Screenwriting, poker, dating, email blogging, watching TV, reading, walking the dog, eating, work, chores. It never ends.
My cash flow is about to run dry soon. I need a big poker win to start paying for all the trips I’m taking this year. Money, money, money...

Monday, February 4, 2008

New Month, New Goals

I was very productive in January. I usually am. Once my shingles cleared I was able to focus on my exercise routine, screenwriting, poker, and connecting with friends and family.

Chris visited me over Martin Luther King Jr. weekend. We spent the weekend writing our script Deja Bride, caught a few movies, and enjoyed each other’s company the way we always do. He’s so much fun and makes me laugh all the time. A truly hysterical character. We caught a debate between the Democratic candidates and he started to get caught up in the exciting contest. He and I hope to have a working draft of our script completed by the end of February. I think that’s a totally realistic goal. I have high hopes for this script. We need to do a far better job at marketing ourselves, however. This will take work, but I think there are lessons from Barack Obama that I can use in my own life. Confidence without arrogance. Win them over with charm and wit. I can’t say enough about that strategy.

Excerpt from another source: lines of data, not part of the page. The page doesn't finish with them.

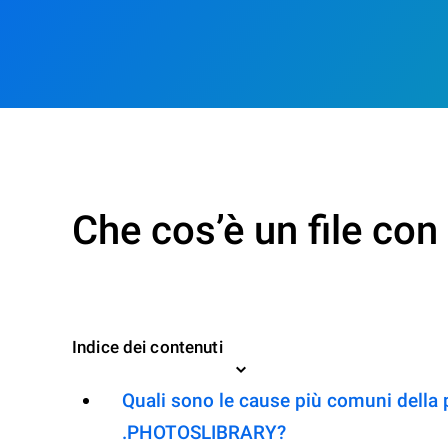
Che cos’è un file c
Indice dei contenuti
Quali sono le cause più comuni della 
.PHOTOSLIBRARY?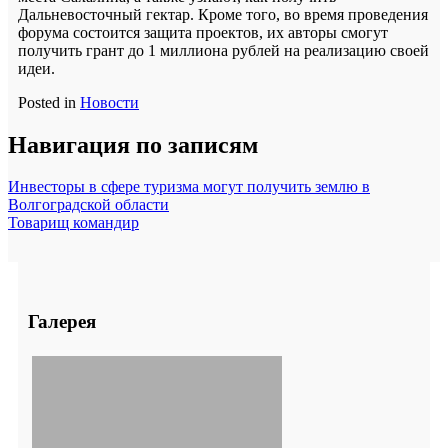
Дальневосточный гектар. Кроме того, во время проведения
форума состоится защита проектов, их авторы смогут
получить грант до 1 миллиона рублей на реализацию своей
идеи.
Posted in
Новости
Навигация по записям
Инвесторы в сфере туризма могут получить землю в
Волгоградской области
Товарищ командир
Галерея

Poker. Frustrating and not very profitable this month. My mindset was not good for poker. I constantly feel as though I’m going to lose hands. That’s not how I should play this game. My tough-mindedness gave way to indecision and defeat. I lost $108 accumulating FPPs on Poker Stars. I’m down $550 since December at $1/2. Not the end of the world, but certainly disappointing. This game is a mind game like no other. I have a lot to learn and study, even four years into this endeavor. My day will come. Why not tonight! I caught a few PokerXFactor videos and studied their patience, their calculations that go into pushing all in, calling or folding. I think my best game is in the tournament sphere, though I have still not won a big tournament yet. With the increased FPPs I’m winning, I should be able to buy into several of these $215 tournaments down the road. I’d also like to buy into some World Series of Poker satellites, too. I’ll study those videos and do what I can to win a seat again. That will be my top priority online this year. I also want to check out satellites for the Shooting Stars tournament. I need to earmark time for more live play, especially tournament play. I always seem to be stuck in small limit mode. Not fun.

I came back from Kansas City today. I spent the weekend there with mom at Jill & Chris’s. Jill’s second child Hayden spent a week in the NICU because he wasn’t getting enough oxygen. The baby was released this morning, much to Jill’s relief. It was an enjoyable weekend. I stayed with Jill two nights at the hospital. The room was comfortable. Jill had been an emotional mess throughout the week, but I think my presence with her at the hospital calmed her down. It was nice hanging out with her for a few days.

China: I have to start preparing for this incredibly expensive but exciting trip. It’s going to be expensive, but I’ll figure out a way to pay for it. I really need to win at poker eventually. I do win live, but he rake is so much at the card clubs in Oakland. Playing $3/6 is hardly worth it, and playing larger stakes requires a larger bankroll. That’s my catch. Playing tournaments at Poker Stars will help.

My February goals have been written. I am determined to have the most successful month of my life starting now!